# Task item
A verbatim reproduction of the following listing is required; omit the pictures.

# Provided data
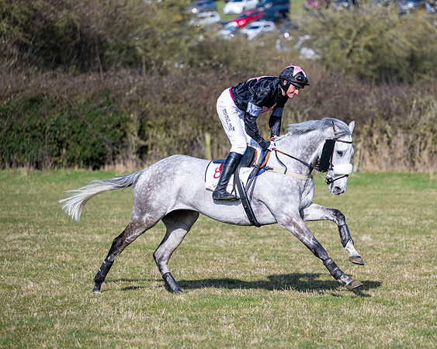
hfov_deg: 10.8
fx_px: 2320
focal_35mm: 179
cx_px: 248
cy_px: 199
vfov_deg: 8.6
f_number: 2.8
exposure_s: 1/4000
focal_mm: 140
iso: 200
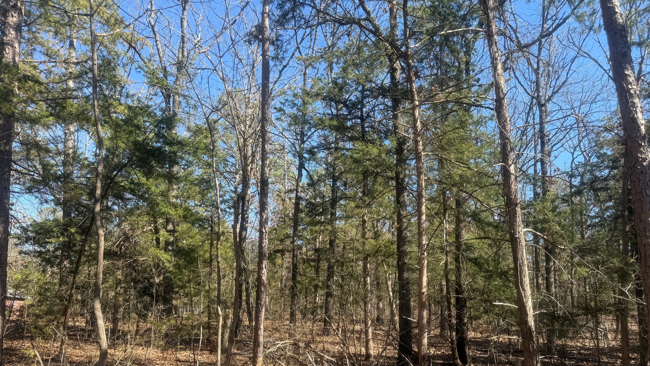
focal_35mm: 27
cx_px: 330
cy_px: 240
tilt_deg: +10.7
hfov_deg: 69.8
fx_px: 465
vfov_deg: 42.4
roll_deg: +0.5
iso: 80
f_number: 1.78
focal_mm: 6.76
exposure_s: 1/1250
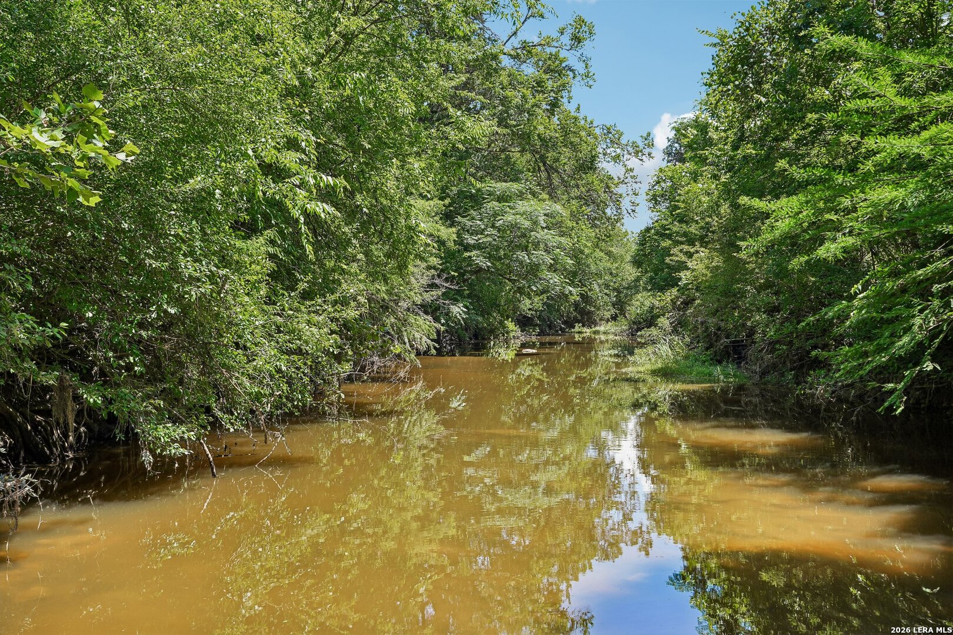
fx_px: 926
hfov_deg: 54.4
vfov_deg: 37.9
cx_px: 476
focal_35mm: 35
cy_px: 318
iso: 100
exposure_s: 1/80
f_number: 8
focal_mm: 35
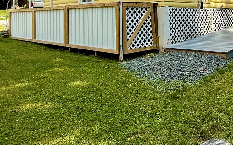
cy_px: 0
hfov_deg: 45.3
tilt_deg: +5.5
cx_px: 193
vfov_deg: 29.2
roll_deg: +0.1
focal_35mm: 41
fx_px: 260
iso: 50
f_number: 2.2
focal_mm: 2.22
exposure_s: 1/1464
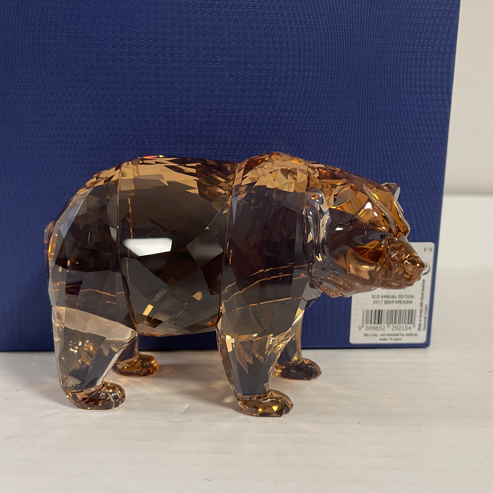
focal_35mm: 30
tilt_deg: -10.9
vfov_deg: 54.0
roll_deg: -0.9
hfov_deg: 54.0
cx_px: 266
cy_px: 245
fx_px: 483
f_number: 1.6
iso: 200
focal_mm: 5.1
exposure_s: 1/50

# Answer area
hfov_deg: 10.8
fx_px: 2320
focal_35mm: 179
cx_px: 248
cy_px: 199
vfov_deg: 8.6
f_number: 2.8
exposure_s: 1/4000
focal_mm: 140
iso: 200
focal_35mm: 27
cx_px: 330
cy_px: 240
tilt_deg: +10.7
hfov_deg: 69.8
fx_px: 465
vfov_deg: 42.4
roll_deg: +0.5
iso: 80
f_number: 1.78
focal_mm: 6.76
exposure_s: 1/1250
fx_px: 926
hfov_deg: 54.4
vfov_deg: 37.9
cx_px: 476
focal_35mm: 35
cy_px: 318
iso: 100
exposure_s: 1/80
f_number: 8
focal_mm: 35
cy_px: 0
hfov_deg: 45.3
tilt_deg: +5.5
cx_px: 193
vfov_deg: 29.2
roll_deg: +0.1
focal_35mm: 41
fx_px: 260
iso: 50
f_number: 2.2
focal_mm: 2.22
exposure_s: 1/1464
focal_35mm: 30
tilt_deg: -10.9
vfov_deg: 54.0
roll_deg: -0.9
hfov_deg: 54.0
cx_px: 266
cy_px: 245
fx_px: 483
f_number: 1.6
iso: 200
focal_mm: 5.1
exposure_s: 1/50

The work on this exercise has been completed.